DATA SUPPLIED -
· · · ·

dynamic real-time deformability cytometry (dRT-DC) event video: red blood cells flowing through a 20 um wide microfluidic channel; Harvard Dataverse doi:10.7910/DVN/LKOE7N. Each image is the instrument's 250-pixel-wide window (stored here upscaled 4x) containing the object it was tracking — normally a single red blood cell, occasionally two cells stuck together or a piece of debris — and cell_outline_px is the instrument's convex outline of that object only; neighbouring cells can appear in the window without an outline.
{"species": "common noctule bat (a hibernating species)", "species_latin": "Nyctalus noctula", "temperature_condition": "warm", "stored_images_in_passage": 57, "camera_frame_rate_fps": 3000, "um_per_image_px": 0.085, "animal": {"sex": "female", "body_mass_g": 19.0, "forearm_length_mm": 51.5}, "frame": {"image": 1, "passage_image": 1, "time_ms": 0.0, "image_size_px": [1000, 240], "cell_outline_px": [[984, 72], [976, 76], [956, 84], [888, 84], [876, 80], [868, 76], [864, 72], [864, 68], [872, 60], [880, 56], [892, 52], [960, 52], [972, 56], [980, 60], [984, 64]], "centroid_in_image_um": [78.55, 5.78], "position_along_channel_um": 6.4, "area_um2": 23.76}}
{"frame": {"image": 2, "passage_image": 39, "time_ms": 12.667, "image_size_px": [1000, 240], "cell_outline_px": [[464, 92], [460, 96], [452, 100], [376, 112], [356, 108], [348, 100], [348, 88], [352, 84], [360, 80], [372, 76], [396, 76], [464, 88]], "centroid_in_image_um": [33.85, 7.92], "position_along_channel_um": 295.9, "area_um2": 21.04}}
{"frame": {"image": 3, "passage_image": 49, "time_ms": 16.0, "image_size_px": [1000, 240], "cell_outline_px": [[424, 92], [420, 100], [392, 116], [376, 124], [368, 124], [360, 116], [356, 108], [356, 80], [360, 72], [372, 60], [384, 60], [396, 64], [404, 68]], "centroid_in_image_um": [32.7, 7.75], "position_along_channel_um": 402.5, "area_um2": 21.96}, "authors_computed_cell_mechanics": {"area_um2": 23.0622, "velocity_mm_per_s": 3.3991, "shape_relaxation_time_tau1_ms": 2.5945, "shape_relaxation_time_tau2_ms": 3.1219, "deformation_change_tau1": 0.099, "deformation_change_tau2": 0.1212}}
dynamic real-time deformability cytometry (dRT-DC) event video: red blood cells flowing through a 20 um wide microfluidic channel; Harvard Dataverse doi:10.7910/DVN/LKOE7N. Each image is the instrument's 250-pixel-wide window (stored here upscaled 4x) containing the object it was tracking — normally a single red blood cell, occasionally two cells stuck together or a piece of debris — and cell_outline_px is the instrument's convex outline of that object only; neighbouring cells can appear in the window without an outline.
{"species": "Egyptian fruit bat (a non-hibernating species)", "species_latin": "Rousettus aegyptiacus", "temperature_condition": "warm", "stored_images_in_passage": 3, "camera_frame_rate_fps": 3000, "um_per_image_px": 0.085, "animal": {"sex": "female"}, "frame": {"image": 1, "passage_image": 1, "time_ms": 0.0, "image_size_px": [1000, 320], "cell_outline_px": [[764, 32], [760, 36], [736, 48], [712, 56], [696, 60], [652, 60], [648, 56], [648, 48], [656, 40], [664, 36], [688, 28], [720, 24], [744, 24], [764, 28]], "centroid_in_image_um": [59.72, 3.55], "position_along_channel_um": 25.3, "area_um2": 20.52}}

· · · ·

EXERCISE TASK -
Every record should be given again exactly.

CORRECT OUTPUT -
dynamic real-time deformability cytometry (dRT-DC) event video: red blood cells flowing through a 20 um wide microfluidic channel; Harvard Dataverse doi:10.7910/DVN/LKOE7N. Each image is the instrument's 250-pixel-wide window (stored here upscaled 4x) containing the object it was tracking — normally a single red blood cell, occasionally two cells stuck together or a piece of debris — and cell_outline_px is the instrument's convex outline of that object only; neighbouring cells can appear in the window without an outline.
{"species": "common noctule bat (a hibernating species)", "species_latin": "Nyctalus noctula", "temperature_condition": "warm", "stored_images_in_passage": 57, "camera_frame_rate_fps": 3000, "um_per_image_px": 0.085, "animal": {"sex": "female", "body_mass_g": 19.0, "forearm_length_mm": 51.5}, "frame": {"image": 1, "passage_image": 1, "time_ms": 0.0, "image_size_px": [1000, 240], "cell_outline_px": [[984, 72], [976, 76], [956, 84], [888, 84], [876, 80], [868, 76], [864, 72], [864, 68], [872, 60], [880, 56], [892, 52], [960, 52], [972, 56], [980, 60], [984, 64]], "centroid_in_image_um": [78.55, 5.78], "position_along_channel_um": 6.4, "area_um2": 23.76}}
{"frame": {"image": 2, "passage_image": 39, "time_ms": 12.667, "image_size_px": [1000, 240], "cell_outline_px": [[464, 92], [460, 96], [452, 100], [376, 112], [356, 108], [348, 100], [348, 88], [352, 84], [360, 80], [372, 76], [396, 76], [464, 88]], "centroid_in_image_um": [33.85, 7.92], "position_along_channel_um": 295.9, "area_um2": 21.04}}
{"frame": {"image": 3, "passage_image": 49, "time_ms": 16.0, "image_size_px": [1000, 240], "cell_outline_px": [[424, 92], [420, 100], [392, 116], [376, 124], [368, 124], [360, 116], [356, 108], [356, 80], [360, 72], [372, 60], [384, 60], [396, 64], [404, 68]], "centroid_in_image_um": [32.7, 7.75], "position_along_channel_um": 402.5, "area_um2": 21.96}, "authors_computed_cell_mechanics": {"area_um2": 23.0622, "velocity_mm_per_s": 3.3991, "shape_relaxation_time_tau1_ms": 2.5945, "shape_relaxation_time_tau2_ms": 3.1219, "deformation_change_tau1": 0.099, "deformation_change_tau2": 0.1212}}
dynamic real-time deformability cytometry (dRT-DC) event video: red blood cells flowing through a 20 um wide microfluidic channel; Harvard Dataverse doi:10.7910/DVN/LKOE7N. Each image is the instrument's 250-pixel-wide window (stored here upscaled 4x) containing the object it was tracking — normally a single red blood cell, occasionally two cells stuck together or a piece of debris — and cell_outline_px is the instrument's convex outline of that object only; neighbouring cells can appear in the window without an outline.
{"species": "Egyptian fruit bat (a non-hibernating species)", "species_latin": "Rousettus aegyptiacus", "temperature_condition": "warm", "stored_images_in_passage": 3, "camera_frame_rate_fps": 3000, "um_per_image_px": 0.085, "animal": {"sex": "female"}, "frame": {"image": 1, "passage_image": 1, "time_ms": 0.0, "image_size_px": [1000, 320], "cell_outline_px": [[764, 32], [760, 36], [736, 48], [712, 56], [696, 60], [652, 60], [648, 56], [648, 48], [656, 40], [664, 36], [688, 28], [720, 24], [744, 24], [764, 28]], "centroid_in_image_um": [59.72, 3.55], "position_along_channel_um": 25.3, "area_um2": 20.52}}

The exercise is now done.